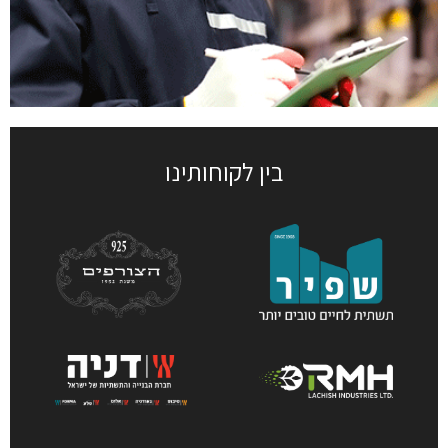
בין לקוחותינו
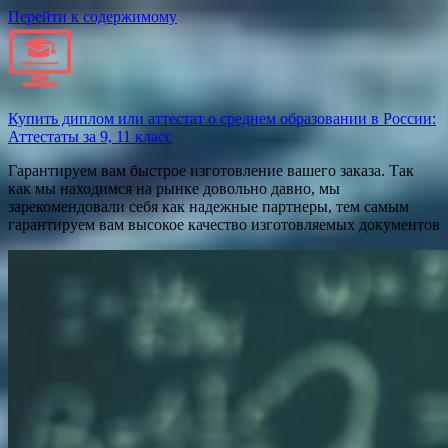
Перейти к содержимому
Купить диплом или аттестат о среднем образовании в России:
Аттестаты за 9, 11 класс
Гарантируем вам быстрое изготовление вашего заказа. Так
как мы находимся на рынке довольно давно, мы
зарекомендовали себя как надежные партнеры, тем самым
гарантируем вам высокое качество изготовляемых документов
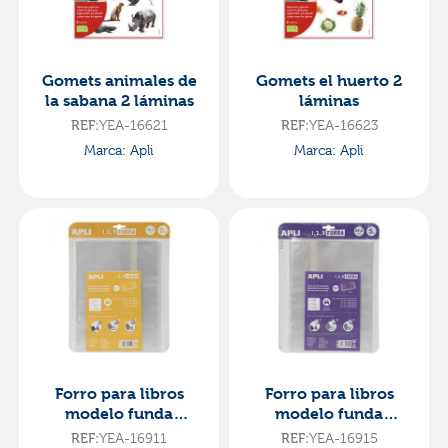
Gomets animales de
Gomets el huerto 2
la sabana 2 láminas
láminas
REF:
YEA-16621
REF:
YEA-16623
Marca: Apli
Marca: Apli
Forro para libros
Forro para libros
modelo funda
modelo funda
28,5x53cm. 5
29,5x53cm 5
REF:
YEA-16911
REF:
YEA-16915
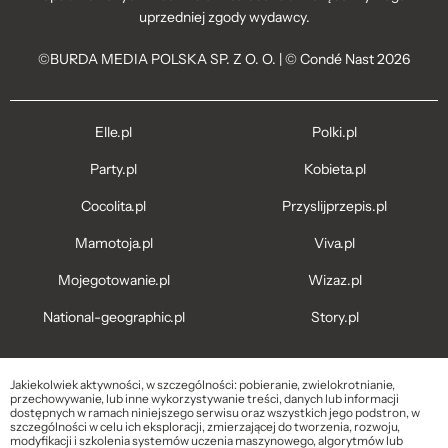
uprzedniej zgody wydawcy.
©BURDA MEDIA POLSKA SP. Z O. O. | © Condé Nast 2026
Elle.pl
Polki.pl
Party.pl
Kobieta.pl
Cocolita.pl
Przyslijprzepis.pl
Mamotoja.pl
Viva.pl
Mojegotowanie.pl
Wizaz.pl
National-geographic.pl
Story.pl
Jakiekolwiek aktywności, w szczególności: pobieranie, zwielokrotnianie,
przechowywanie, lub inne wykorzystywanie treści, danych lub informacji
dostępnych w ramach niniejszego serwisu oraz wszystkich jego podstron, w
szczególności w celu ich eksploracji, zmierzającej do tworzenia, rozwoju,
modyfikacji i szkolenia systemów uczenia maszynowego, algorytmów lub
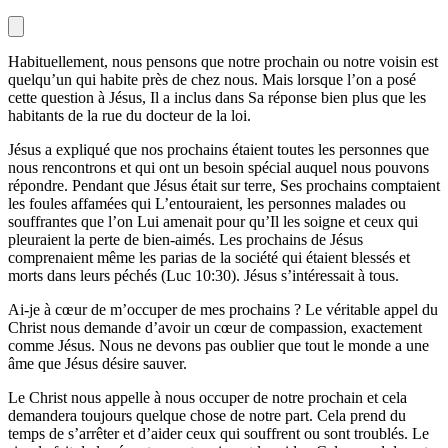
Habituellement, nous pensons que notre prochain ou notre voisin est
quelqu’un qui habite près de chez nous. Mais lorsque l’on a posé
cette question à Jésus, Il a inclus dans Sa réponse bien plus que les
habitants de la rue du docteur de la loi.
Jésus a expliqué que nos prochains étaient toutes les personnes que
nous rencontrons et qui ont un besoin spécial auquel nous pouvons
répondre. Pendant que Jésus était sur terre, Ses prochains comptaient
les foules affamées qui L’entouraient, les personnes malades ou
souffrantes que l’on Lui amenait pour qu’Il les soigne et ceux qui
pleuraient la perte de bien-aimés. Les prochains de Jésus
comprenaient même les parias de la société qui étaient blessés et
morts dans leurs péchés (Luc 10:30). Jésus s’intéressait à tous.
Ai-je à cœur de m’occuper de mes prochains ? Le véritable appel du
Christ nous demande d’avoir un cœur de compassion, exactement
comme Jésus. Nous ne devons pas oublier que tout le monde a une
âme que Jésus désire sauver.
Le Christ nous appelle à nous occuper de notre prochain et cela
demandera toujours quelque chose de notre part. Cela prend du
temps de s’arrêter et d’aider ceux qui souffrent ou sont troublés. Le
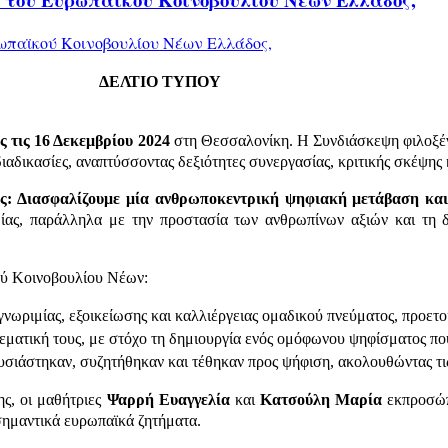
ΔΕΛΤΙΟ ΤΥΠΟΥ
ς τις 16 Δεκεμβρίου 2024
στη Θεσσαλονίκη. Η Συνδιάσκεψη φιλοξ
ιαδικασίες, αναπτύσσοντας δεξιότητες συνεργασίας, κριτικής σκέψης 
ας: Διασφαλίζουμε μία ανθρωποκεντρική ψηφιακή μετάβαση κα
μίας, παράλληλα με την προστασία των ανθρωπίνων αξιών και τη 
ύ Κοινοβουλίου Νέων:
γνωριμίας, εξοικείωσης και καλλιέργειας ομαδικού πνεύματος, προετο
θεματική τους, με στόχο τη δημιουργία ενός ομόφωνου ψηφίσματος που
σιάστηκαν, συζητήθηκαν και τέθηκαν προς ψήφιση, ακολουθώντας τι
ς, οι μαθήτριες
Ψαρρή Ευαγγελία
και
Κατσούλη Μαρία
εκπροσώπ
 σημαντικά ευρωπαϊκά ζητήματα.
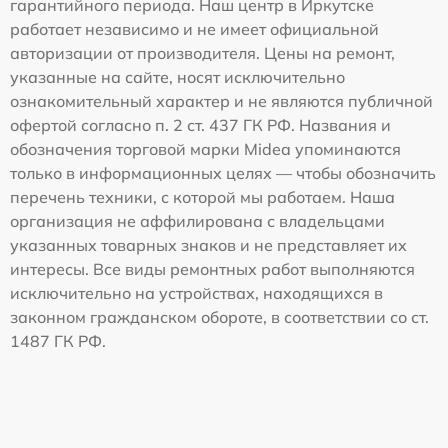
гарантийного периода. Наш центр в Иркутске
работает независимо и не имеет официальной
авторизации от производителя. Цены на ремонт,
указанные на сайте, носят исключительно
ознакомительный характер и не являются публичной
офертой согласно п. 2 ст. 437 ГК РФ. Названия и
обозначения торговой марки Midea упоминаются
только в информационных целях — чтобы обозначить
перечень техники, с которой мы работаем. Наша
организация не аффилирована с владельцами
указанных товарных знаков и не представляет их
интересы. Все виды ремонтных работ выполняются
исключительно на устройствах, находящихся в
законном гражданском обороте, в соответствии со ст.
1487 ГК РФ.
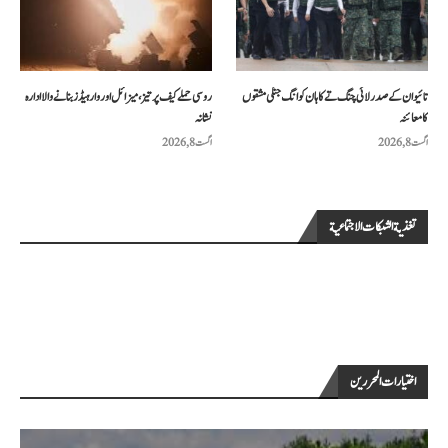
تائیوان کے صدر لائی چنگ تے کا ہان کوانگ جنگی مشقوں
روسی حملے کیف پر تیز، میزائل اور وار ہیڈز بنانے والا ادارہ
کا معائنہ
نشانہ
اگست 8, 2026
اگست 8, 2026
تغذية الشبكات الاجتماعية
اختيارات المحررين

-------------------------

**Your objective:**
Where a line of the data holds the word "szczególności", copy that line.

**Your response:**
Jakiekolwiek aktywności, w szczególności: pobieranie, zwielokrotnianie,
szczególności w celu ich eksploracji, zmierzającej do tworzenia, rozwoju,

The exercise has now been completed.